When it comes to the future of space exploration, a number of new technologies are being investigated. Foremost among these are new forms of propulsion that will be able to balance fuel-efficiency with power.
Not only would engines that are capable of achieving a great deal of thrust using less fuel be cost-effective, they will be able to ferry astronauts to destinations like Mars and beyond in less time.
This is where engines like the X3 Hall-effect thruster comes into play. This thruster, which is being developed by NASA's Glenn Research Center in conjunction with the US Air Force and the University of Michigan, is a scaled-up model of the kinds of thrusters used by the Dawn spacecraft.
During a recent test, this thruster shattered the previous record for a Hall-effect thruster, achieving higher power and superior thrust.
Hall-effect thrusters have garnered favour with mission planners in recent years because of their extreme efficiency.
They function by turning small amounts of propellant (usually inert gases like xenon) into charged plasma with electrical fields, which is then accelerated very quickly using a magnetic field.
Compared to chemical rockets, they can achieve top speeds using a tiny fraction of their fuel.
However, a major challenge so far has been building a Hall-effect thruster that is capable of achieving high levels of thrust as well.
While fuel efficient, conventional ion engines typically produce only a fraction of the thrust produced by rockets that rely on solid-chemical propellants. Hence why NASA has been developing the scaled-up model X3 thruster in conjunction with its partners.
The development of the thruster has been overseen by Alec Gallimore, a professor of aerospace engineering and the Robert J. Vlasic Dean of Engineering at the University of Michigan.
As he indicated in a recent Michigan News press statement:
"Mars missions are just on the horizon, and we already know that Hall thrusters work well in space. They can be optimised either for carrying equipment with minimal energy and propellant over the course of a year or so, or for speed - carrying the crew to Mars much more quickly."
In recent tests, the X3 shattered the previous thrust record set by a Hall thruster, achieving 5.4 newtons of force compared with the old record of 3.3 newtons.
The X3 also more than doubled the operating current (250 amperes vs. 112 amperes) and ran at a slightly higher power than the previous record-holder (102 kilowatts vs. 98 kilowatts).
This was encouraging news, since it means that the engine can offer faster acceleration, which means shorter travel times.
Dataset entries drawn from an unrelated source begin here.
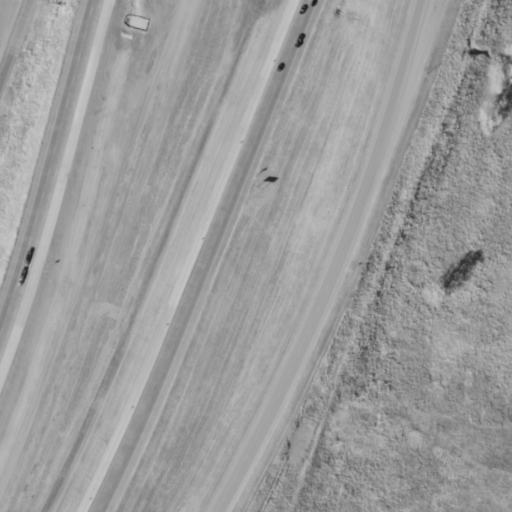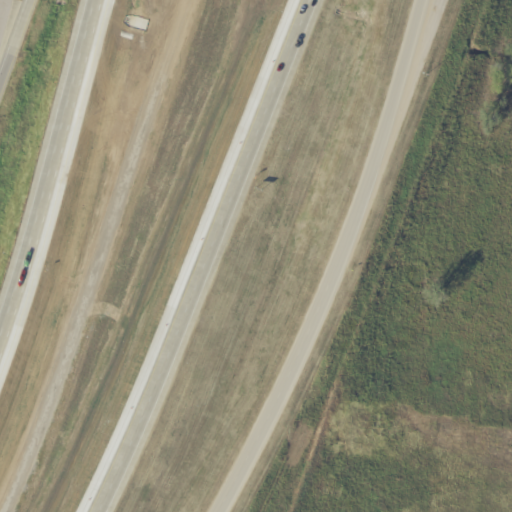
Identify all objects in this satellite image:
road: (15, 39)
road: (385, 144)
road: (49, 167)
road: (208, 257)
road: (276, 400)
The test was carried about by Scott Hall and Hani Kamhawi at the NASA Glenn Research Center in Cleveland. Whereas Hall is a doctoral student in aerospace engineering at U-M, Kamhawi is NASA Glenn research scientist who has been heavily involved in the development of the X3. In addition, Kamhawi is also Hall's NASA mentor, as part of the NASA Space Technology Research Fellowship (NSTRF).
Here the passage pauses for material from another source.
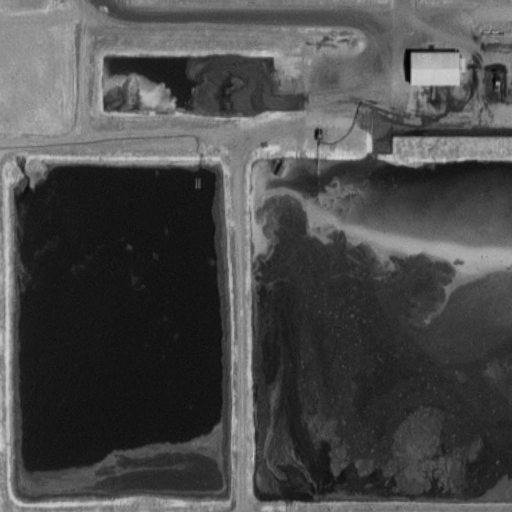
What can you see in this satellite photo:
building: (432, 67)
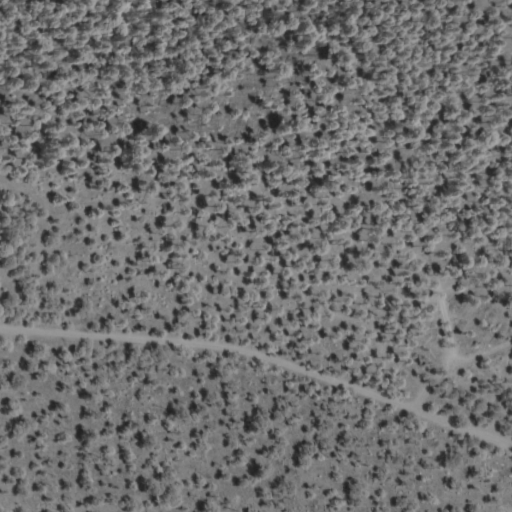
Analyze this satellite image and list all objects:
road: (159, 52)
road: (261, 356)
This test was the culmination of more than five years of research which sought to improve upon current Hall-effect designs.
To conduct the test, the team relied on NASA Glenn's vacuum chamber, which is currently the only chamber in the US that can handle the X3 thruster.
This is due to the sheer amount of exhaust the thruster produces, which can result in ionised xenon drifting back into the plasma plume, thus skewing the test results.
NASA Glenn's setup is the only one with a vacuum pump powerful enough to create the conditions necessary to keep the exhaust clean. Hall and Kamhawi also had to build a custom thrust stand to support the X3's 227 kg (500 pound) frame and withstand the force it generates, since existing stands were not up to the task.
After securing a test window, the team spent four weeks prepping the stand, the thruster, and setting up all the necessary connections.
All the while, NASA researchers, engineers and technicians were on hand to provide support. After 20 hours of pumping to achieve a space-like vacuum inside the chamber, Hall and Kamhawi conducted a series of tests where the engine would be fired for 12-hours straight.
Over the course of 25 days, the team brought the X3 up to its record-breaking power, current and thrust levels.
Looking ahead, the team plans to conduct more tests in Gallimore's lab at U-M using an upgraded vacuum chamber. These upgrades will are schedules to be completed by January of 2018, and will enable the team to conduct future tests in-house.
This upgrade was made possible thanks to a US$1 million USD grant, contributed in part by the Air Force Office of Scientific Research, with additional support provided by the Jet Propulsion Laboratory and U-M.
The X3's power supplies are also being developed by Aerojet Rocketdyne, the Sacramento-based rocket and missile propulsion manufacturer that is also the lead on the propulsion system grant from NASA.
By Spring of 2018, the engine is expected to be integrated with these power systems; at which point, a series of 100-hour tests that will once again be conducted at the Glenn Research Center.
The X3 is one of three prototypes that NASA is investigating for future crewed missions to Mars, all of which are intended to reduce travel times and reduce the amount of fuel needed.
Beyond making such missions more cost-effective, the reduced transit times are also intended to reduce the amount of radiation astronauts will be exposed to as they travel between Earth and Mars.
The project is funded through NASA's Next Space Technologies for Exploration Partnership (Next-STEP), which supports not just propulsion systems but also habitat systems and in-space manufacturing.